Does a sticky site really sell more?

Posted on June 1, 2008

 

We have all heard the oft-overused term of a ‘sticky site’. Sometimes, however, it is spoken about but not really explained too well.

A sticky site is a site that draws the user in. The user has to interact with the site, investing time. It is this crucial factor that we at Stuck On think that most people talking about stickiness do not place enough emphasis on.

Once a user has pressed a button, moved a slider, checked a box etc, they have invested time into a site. It is at this point that your site becomes more important than competitors that offer only non-interactive information.

A website in which a user has made such an act is statistically proven to sell more products and that fact alone is reason enough to invest in tools. But why does it sell more?

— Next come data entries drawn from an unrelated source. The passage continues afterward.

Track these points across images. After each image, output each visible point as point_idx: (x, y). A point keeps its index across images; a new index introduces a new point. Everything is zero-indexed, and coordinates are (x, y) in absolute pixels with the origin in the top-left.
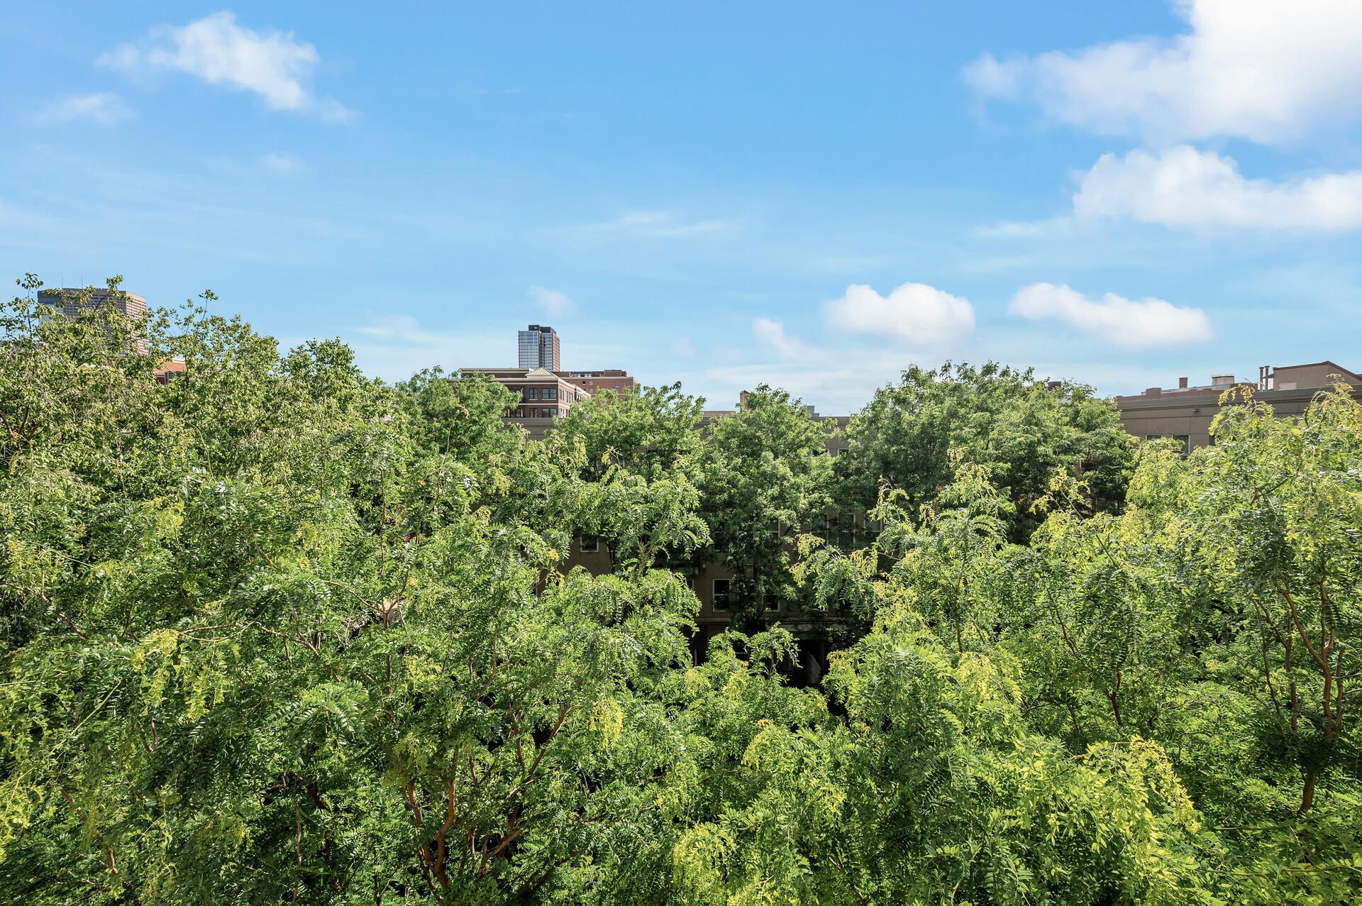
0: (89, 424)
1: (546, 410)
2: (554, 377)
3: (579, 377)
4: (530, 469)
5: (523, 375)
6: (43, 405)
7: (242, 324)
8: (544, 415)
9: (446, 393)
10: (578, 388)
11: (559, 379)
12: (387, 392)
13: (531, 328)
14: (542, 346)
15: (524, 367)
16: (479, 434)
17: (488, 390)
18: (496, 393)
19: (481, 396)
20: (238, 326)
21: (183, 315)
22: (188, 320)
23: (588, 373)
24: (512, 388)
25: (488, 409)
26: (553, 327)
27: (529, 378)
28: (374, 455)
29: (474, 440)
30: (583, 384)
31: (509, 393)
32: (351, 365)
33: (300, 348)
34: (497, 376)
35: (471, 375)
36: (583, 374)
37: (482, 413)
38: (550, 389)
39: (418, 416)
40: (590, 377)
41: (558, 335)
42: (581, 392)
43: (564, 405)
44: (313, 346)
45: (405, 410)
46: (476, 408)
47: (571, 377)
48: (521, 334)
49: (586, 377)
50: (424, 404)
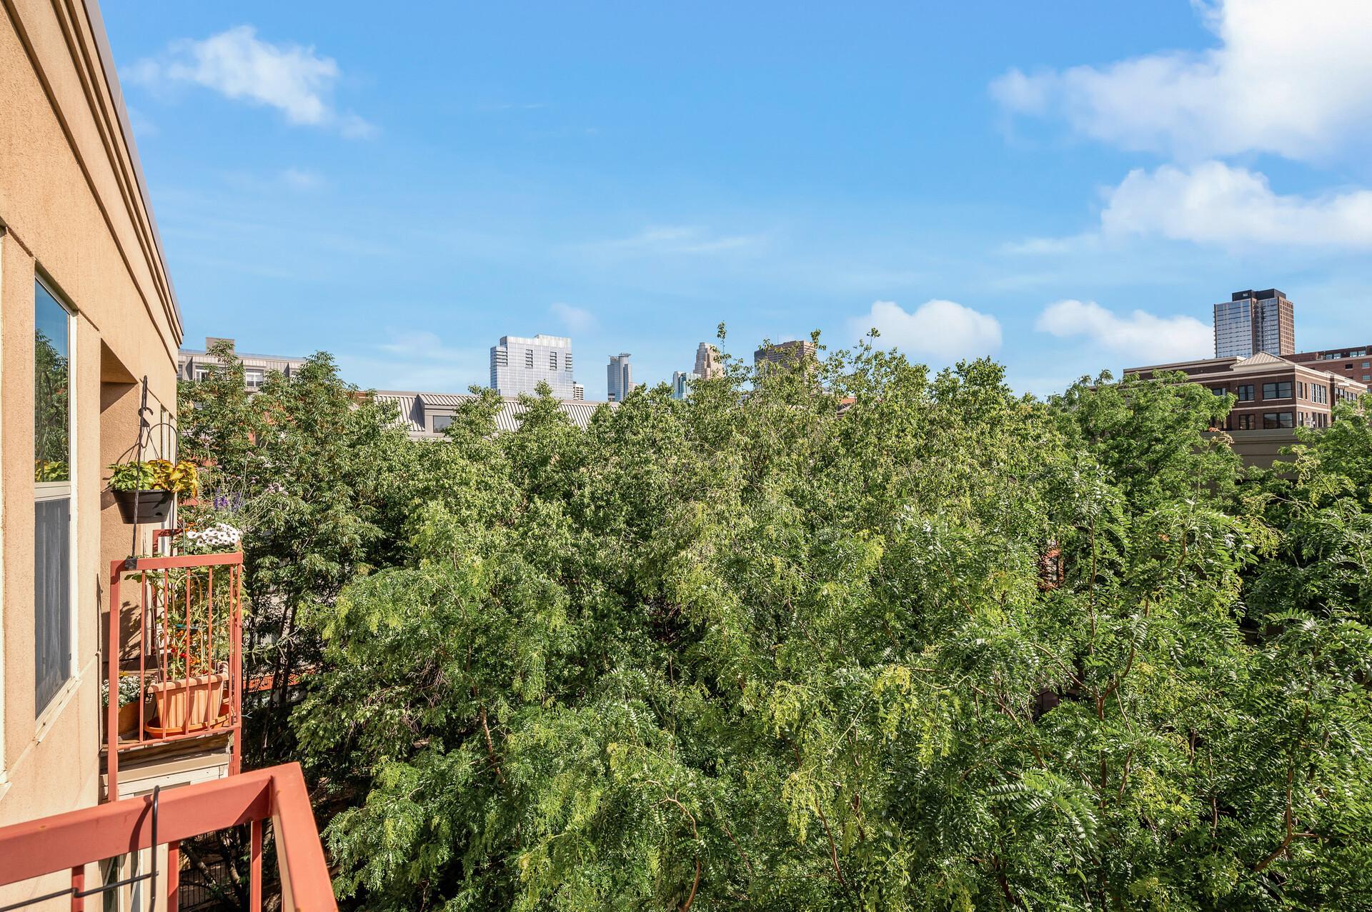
0: (794, 456)
1: (1273, 417)
2: (1287, 364)
3: (1338, 358)
4: (1324, 520)
5: (1226, 368)
6: (771, 442)
7: (898, 355)
8: (1267, 424)
9: (1113, 405)
10: (1337, 377)
11: (1297, 367)
12: (1038, 410)
13: (1237, 296)
14: (1258, 322)
15: (1225, 355)
16: (1167, 455)
17: (1177, 395)
18: (1193, 399)
19: (1166, 406)
20: (895, 358)
21: (855, 354)
22: (859, 358)
23: (1358, 350)
24: (1216, 388)
25: (1178, 422)
26: (1278, 288)
27: (1236, 371)
28: (1083, 496)
29: (1155, 466)
30: (1349, 369)
31: (1214, 398)
32: (1000, 384)
33: (946, 370)
34: (1190, 372)
35: (1150, 376)
36: (1345, 353)
37: (1168, 427)
38: (1283, 383)
39: (1077, 436)
40: (1363, 355)
41: (1289, 299)
42: (1344, 382)
43: (1305, 406)
44: (960, 367)
45: (1059, 429)
46: (1159, 422)
47: (1321, 361)
48: (1218, 309)
49: (1354, 356)
50: (1083, 420)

If you had a bricks and mortar shop and 10 people walked in on Monday and spent 10 minutes each in the shop, you would expect to sell £x. Lets say for this example that x is £50.

If, on Tuesday, 10 people came in to the shop and spent 30 minutes into the shop, you would expect to sell £100+.

The same principle applies to your website. The longer that someone spends on your site, the higher chances of them becoming a customer.

The best way to get people to spend longer on your site is by providing great content – in both text and tool form. Think of all the popular sites that you use on a daily basis, they will all have tools and great content in one form or another.

Those sites will be selling more than the sites that don’t. This may be in the form of products or advertising space. What is the reason for this? Great tools and content.